Editor’s Note: Mitch Landrieu, who served as mayor of New Orleans from 2010 to 2018, and recently founded the E Pluribus Unum Fund to help break down barriers across race and class in the South, is a CNN political commentator. The views expressed in this commentary belong to the author. View more opinion at CNN.
“Talent is equally distributed but opportunity is not.”
Those are the words that stuck with me most, spoken by a young, black teenager at a program called AMPED in Louisville, Kentucky, this past spring. So simple, and yet, so prophetic. After traveling through the South for much of the past year, I can say it’s clear it’s also very true.
My E Pluribus Unum team and I have gone to 28 communities in 13 Southern states, speaking with over 800 people from all walks of life to learn firsthand what unites us and where we remain divided.
On our journey, we saw how deft local leaders are able to help residents reach common ground. We met countless angels among us who are doing the hard work of lifting others up and moving them forward. And we found that while tremendous challenges remain in most Southern communities, people of all races and walks of life share a sense of pride in their city and in being southern.

# GOALS:
(A) List every number that appears in the commentary on the South.
(B) Echo the stretch of the commentary on the South from "Editor’s Note: Mitch" through "we remain divided.".
(C) Proceed with the commentary on the South, picking up after its final sentence.
The records that follow come from a separate source and have no connection to the commentary on the South.

# EXTRACTED ENTRIES:
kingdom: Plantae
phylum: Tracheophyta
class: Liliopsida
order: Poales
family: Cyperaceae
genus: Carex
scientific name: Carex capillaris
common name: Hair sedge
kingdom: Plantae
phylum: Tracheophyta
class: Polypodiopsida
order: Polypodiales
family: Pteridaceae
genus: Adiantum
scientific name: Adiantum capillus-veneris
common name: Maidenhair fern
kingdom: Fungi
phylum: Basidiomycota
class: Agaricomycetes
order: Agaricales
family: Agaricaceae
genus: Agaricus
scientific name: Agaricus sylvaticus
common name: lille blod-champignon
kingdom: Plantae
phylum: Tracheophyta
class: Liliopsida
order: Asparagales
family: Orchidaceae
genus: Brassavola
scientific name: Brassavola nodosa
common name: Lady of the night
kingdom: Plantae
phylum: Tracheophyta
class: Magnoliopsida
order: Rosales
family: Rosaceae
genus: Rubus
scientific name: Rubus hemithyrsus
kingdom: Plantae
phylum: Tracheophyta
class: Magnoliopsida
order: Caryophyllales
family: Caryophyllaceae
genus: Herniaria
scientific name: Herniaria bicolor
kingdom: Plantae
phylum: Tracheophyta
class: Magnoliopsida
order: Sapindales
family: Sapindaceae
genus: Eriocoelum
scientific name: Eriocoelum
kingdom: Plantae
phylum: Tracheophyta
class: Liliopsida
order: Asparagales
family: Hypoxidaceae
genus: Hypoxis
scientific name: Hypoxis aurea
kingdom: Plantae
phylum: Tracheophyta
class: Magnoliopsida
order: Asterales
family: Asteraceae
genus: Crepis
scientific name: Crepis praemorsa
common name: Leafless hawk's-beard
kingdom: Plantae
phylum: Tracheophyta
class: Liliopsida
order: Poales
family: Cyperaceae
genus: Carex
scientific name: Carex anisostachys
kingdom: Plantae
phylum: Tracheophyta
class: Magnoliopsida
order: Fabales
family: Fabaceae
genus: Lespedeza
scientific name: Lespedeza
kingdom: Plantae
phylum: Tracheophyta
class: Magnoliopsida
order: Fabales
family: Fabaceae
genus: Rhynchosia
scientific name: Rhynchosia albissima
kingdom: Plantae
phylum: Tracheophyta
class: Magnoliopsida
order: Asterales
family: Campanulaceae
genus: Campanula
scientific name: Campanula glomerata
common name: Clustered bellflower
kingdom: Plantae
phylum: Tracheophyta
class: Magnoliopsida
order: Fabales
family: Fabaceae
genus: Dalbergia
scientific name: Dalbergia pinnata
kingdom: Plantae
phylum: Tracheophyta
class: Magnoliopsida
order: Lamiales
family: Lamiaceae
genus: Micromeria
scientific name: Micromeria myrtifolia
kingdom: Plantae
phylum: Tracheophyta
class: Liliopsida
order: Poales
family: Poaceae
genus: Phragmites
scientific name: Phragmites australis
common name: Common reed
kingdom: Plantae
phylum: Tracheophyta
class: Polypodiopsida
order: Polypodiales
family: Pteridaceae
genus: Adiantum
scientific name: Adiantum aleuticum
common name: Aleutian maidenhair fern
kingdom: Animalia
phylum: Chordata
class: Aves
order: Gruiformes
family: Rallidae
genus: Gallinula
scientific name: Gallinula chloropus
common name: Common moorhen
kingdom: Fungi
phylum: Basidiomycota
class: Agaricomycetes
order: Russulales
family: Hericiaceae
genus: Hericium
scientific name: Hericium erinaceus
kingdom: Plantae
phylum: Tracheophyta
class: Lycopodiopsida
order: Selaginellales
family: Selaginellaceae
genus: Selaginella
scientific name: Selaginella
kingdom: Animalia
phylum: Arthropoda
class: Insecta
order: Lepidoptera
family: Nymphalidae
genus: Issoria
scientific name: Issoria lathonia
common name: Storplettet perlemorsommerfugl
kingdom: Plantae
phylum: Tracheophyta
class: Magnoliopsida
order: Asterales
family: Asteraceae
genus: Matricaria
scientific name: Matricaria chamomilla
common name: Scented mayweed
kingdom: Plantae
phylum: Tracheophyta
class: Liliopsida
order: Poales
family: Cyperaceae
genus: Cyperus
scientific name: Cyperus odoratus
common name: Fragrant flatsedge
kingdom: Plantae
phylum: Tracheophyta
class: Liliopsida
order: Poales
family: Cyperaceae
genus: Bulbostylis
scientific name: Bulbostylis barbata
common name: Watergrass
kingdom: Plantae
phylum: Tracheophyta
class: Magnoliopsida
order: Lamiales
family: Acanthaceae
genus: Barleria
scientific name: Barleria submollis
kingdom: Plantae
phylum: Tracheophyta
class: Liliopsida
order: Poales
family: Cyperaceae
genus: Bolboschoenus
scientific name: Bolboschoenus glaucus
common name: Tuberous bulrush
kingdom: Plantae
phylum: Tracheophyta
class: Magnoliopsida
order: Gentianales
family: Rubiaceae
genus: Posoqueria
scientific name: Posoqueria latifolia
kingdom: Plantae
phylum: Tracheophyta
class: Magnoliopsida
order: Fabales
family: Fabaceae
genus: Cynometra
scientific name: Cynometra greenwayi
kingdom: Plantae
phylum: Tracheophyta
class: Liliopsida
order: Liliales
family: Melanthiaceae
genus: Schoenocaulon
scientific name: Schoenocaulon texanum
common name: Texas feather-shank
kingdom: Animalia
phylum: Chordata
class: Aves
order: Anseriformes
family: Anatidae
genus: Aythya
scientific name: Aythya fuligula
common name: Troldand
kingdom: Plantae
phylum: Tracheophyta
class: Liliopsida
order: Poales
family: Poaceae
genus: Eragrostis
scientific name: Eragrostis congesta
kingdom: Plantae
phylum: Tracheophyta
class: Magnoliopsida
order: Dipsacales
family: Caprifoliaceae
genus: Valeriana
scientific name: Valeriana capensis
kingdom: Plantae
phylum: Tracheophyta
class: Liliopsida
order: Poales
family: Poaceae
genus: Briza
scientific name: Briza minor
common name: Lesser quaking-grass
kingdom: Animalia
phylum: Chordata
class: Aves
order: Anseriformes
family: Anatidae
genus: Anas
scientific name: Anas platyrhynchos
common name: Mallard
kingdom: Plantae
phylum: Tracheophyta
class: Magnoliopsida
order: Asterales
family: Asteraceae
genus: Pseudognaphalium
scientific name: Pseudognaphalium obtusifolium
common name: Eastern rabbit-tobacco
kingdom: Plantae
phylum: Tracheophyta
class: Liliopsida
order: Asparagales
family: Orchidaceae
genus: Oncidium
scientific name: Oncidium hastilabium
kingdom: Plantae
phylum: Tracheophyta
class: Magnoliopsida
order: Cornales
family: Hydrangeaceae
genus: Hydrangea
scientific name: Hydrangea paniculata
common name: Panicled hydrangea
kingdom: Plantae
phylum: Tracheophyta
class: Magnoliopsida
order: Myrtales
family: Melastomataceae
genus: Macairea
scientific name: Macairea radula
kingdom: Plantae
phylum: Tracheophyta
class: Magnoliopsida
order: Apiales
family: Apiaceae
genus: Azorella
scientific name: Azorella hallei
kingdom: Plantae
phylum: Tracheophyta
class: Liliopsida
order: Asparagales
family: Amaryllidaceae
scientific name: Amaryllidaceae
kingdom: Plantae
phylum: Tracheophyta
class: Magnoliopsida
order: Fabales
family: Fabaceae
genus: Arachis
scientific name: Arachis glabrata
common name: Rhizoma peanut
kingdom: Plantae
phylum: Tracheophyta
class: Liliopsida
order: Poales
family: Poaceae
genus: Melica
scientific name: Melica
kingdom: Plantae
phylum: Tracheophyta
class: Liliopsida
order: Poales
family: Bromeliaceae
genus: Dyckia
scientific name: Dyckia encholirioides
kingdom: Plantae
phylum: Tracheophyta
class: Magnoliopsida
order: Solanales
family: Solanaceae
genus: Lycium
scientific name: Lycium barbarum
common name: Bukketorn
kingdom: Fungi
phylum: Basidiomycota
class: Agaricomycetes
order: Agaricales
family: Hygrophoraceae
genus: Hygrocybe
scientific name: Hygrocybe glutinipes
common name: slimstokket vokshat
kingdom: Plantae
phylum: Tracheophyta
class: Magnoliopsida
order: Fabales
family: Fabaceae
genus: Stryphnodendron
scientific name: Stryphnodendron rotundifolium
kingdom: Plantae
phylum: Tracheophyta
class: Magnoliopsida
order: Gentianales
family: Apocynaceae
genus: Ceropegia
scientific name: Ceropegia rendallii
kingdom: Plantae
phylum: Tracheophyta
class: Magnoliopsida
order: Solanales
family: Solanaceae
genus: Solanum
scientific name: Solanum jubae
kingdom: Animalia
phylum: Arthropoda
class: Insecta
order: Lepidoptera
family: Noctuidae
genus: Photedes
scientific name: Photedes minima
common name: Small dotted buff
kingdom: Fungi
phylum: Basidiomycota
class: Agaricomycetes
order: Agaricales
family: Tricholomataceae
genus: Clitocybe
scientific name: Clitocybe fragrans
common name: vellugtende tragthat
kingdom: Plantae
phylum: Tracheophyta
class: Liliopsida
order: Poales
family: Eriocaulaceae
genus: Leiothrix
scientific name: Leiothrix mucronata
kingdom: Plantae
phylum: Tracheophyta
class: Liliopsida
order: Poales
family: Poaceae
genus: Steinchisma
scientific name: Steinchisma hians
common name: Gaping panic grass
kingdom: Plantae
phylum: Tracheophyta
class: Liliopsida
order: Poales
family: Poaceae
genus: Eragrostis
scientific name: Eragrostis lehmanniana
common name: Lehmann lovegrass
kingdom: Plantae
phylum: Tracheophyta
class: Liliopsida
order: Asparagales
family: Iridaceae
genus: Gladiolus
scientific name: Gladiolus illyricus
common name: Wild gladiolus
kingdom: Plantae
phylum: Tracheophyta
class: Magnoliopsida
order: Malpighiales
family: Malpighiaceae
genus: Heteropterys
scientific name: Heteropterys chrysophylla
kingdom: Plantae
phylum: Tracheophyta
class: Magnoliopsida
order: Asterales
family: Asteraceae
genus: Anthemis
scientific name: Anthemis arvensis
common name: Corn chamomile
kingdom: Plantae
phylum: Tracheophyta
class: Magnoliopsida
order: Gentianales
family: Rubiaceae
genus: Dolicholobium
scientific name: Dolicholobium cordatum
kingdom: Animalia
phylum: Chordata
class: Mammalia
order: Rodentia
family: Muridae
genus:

# ANSWER LIST:
(A) 2010, 2018, 28, 13, 800

(B)
Editor’s Note: Mitch Landrieu, who served as mayor of New Orleans from 2010 to 2018, and recently founded the E Pluribus Unum Fund to help break down barriers across race and class in the South, is a CNN political commentator. The views expressed in this commentary belong to the author. View more opinion at CNN.
“Talent is equally distributed but opportunity is not.”
Those are the words that stuck with me most, spoken by a young, black teenager at a program called AMPED in Louisville, Kentucky, this past spring. So simple, and yet, so prophetic. After traveling through the South for much of the past year, I can say it’s clear it’s also very true.
My E Pluribus Unum team and I have gone to 28 communities in 13 Southern states, speaking with over 800 people from all walks of life to learn firsthand what unites us and where we remain divided.

(C)
We traveled off the beaten path in central Appalachia and the Mississippi Delta but also went to Houston, Miami and Charlotte. And while each place we visited was unique and our discussions were nuanced, our findings were remarkably consistent in one way.
It was clear that we have been, and in many ways remain, divided by design.
Today, we see this in the racial inequities that continue in neighborhoods, housing, schools, healthcare, voting precincts, public transit, banks, and at every step of the criminal justice system. And if we do not reckon soon with our past, we face a future of even greater fissures and failures.
Many don’t understand history
One of the major challenges is that many white people lack an understanding of the scale of racism in America, including our racial history and how it still permeates today’s institutions. As a result, racism is often too narrowly defined as overt individual actions rather than systemic injustices. There is very little recognition among white Southerners that the playing field has been tilted toward them in a way that has provided significant socioeconomic advantages and privilege over the course of generations.
Too often, individual stories of “making it” are lifted up (i.e. President Barack Obama or Oprah Winfrey) without sufficient attention paid to the structural barriers that people in marginalized groups must overcome to be successful. In a survey of 1,800 Southern residents following our travels, most white respondents disagree that slavery’s legacy and institutional racism has an impact on black residents’ economic conditions today. Most black respondents, on the other hand, report that they have experienced discrimination because of the color of their skin, and still feel the systemic biases and obstacles resulting from the legacy of slavery, Jim Crow, and segregation across the South. As one black male said in Jackson, Mississippi, “I can’t think of a way that race has not impacted my experience. It’s either greeted me at the front door, or greeted me on the way out.”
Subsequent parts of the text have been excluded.